THE TASK >> Go through the material below, noting each line where the string "default" appears, and give only the total.

====================

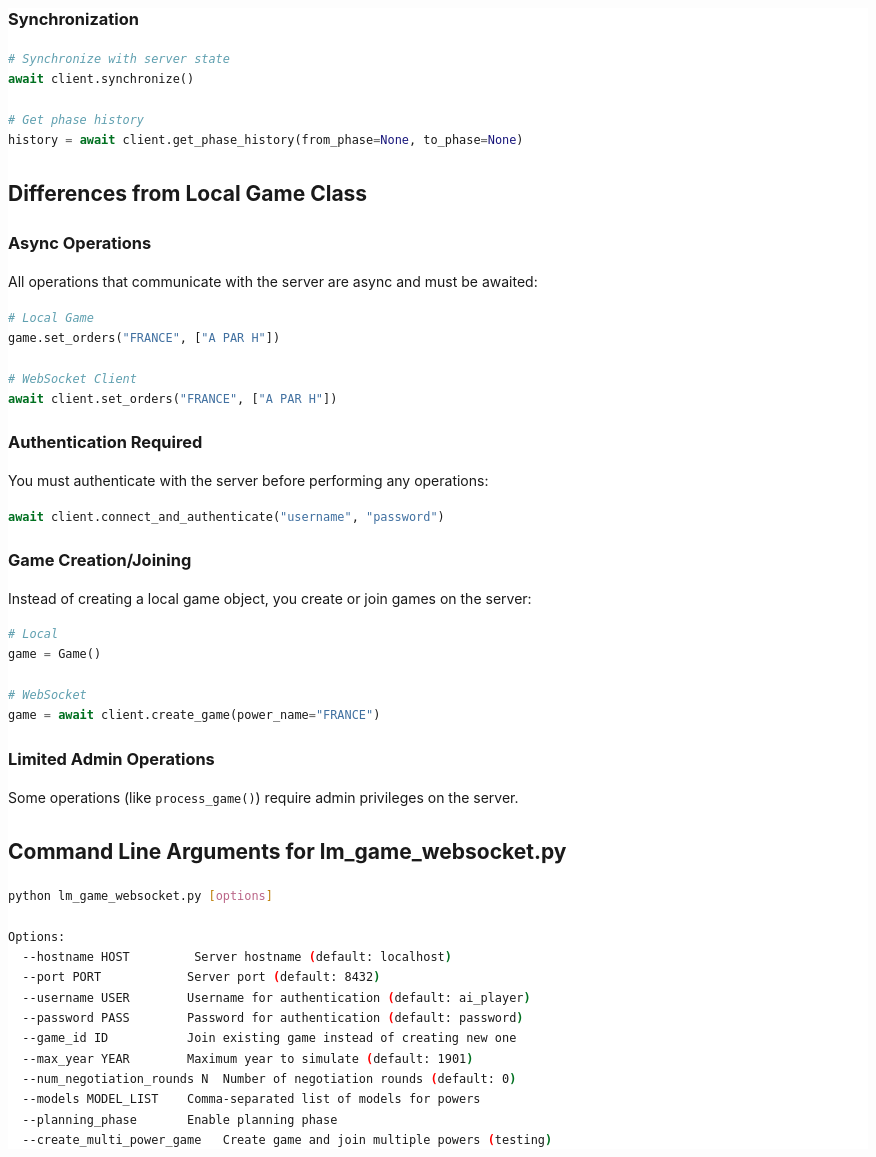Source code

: ### Synchronization

```python
# Synchronize with server state
await client.synchronize()

# Get phase history
history = await client.get_phase_history(from_phase=None, to_phase=None)
```

## Differences from Local Game Class

### Async Operations
All operations that communicate with the server are async and must be awaited:

```python
# Local Game
game.set_orders("FRANCE", ["A PAR H"])

# WebSocket Client  
await client.set_orders("FRANCE", ["A PAR H"])
```

### Authentication Required
You must authenticate with the server before performing any operations:

```python
await client.connect_and_authenticate("username", "password")
```

### Game Creation/Joining
Instead of creating a local game object, you create or join games on the server:

```python
# Local
game = Game()

# WebSocket
game = await client.create_game(power_name="FRANCE")
```

### Limited Admin Operations
Some operations (like `process_game()`) require admin privileges on the server.

## Command Line Arguments for lm_game_websocket.py

```bash
python lm_game_websocket.py [options]

Options:
  --hostname HOST         Server hostname (default: localhost)
  --port PORT            Server port (default: 8432)
  --username USER        Username for authentication (default: ai_player)
  --password PASS        Password for authentication (default: password)
  --game_id ID           Join existing game instead of creating new one
  --max_year YEAR        Maximum year to simulate (default: 1901)
  --num_negotiation_rounds N  Number of negotiation rounds (default: 0)
  --models MODEL_LIST    Comma-separated list of models for powers
  --planning_phase       Enable planning phase
  --create_multi_power_game   Create game and join multiple powers (testing)
```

====================

SOLUTION >> 6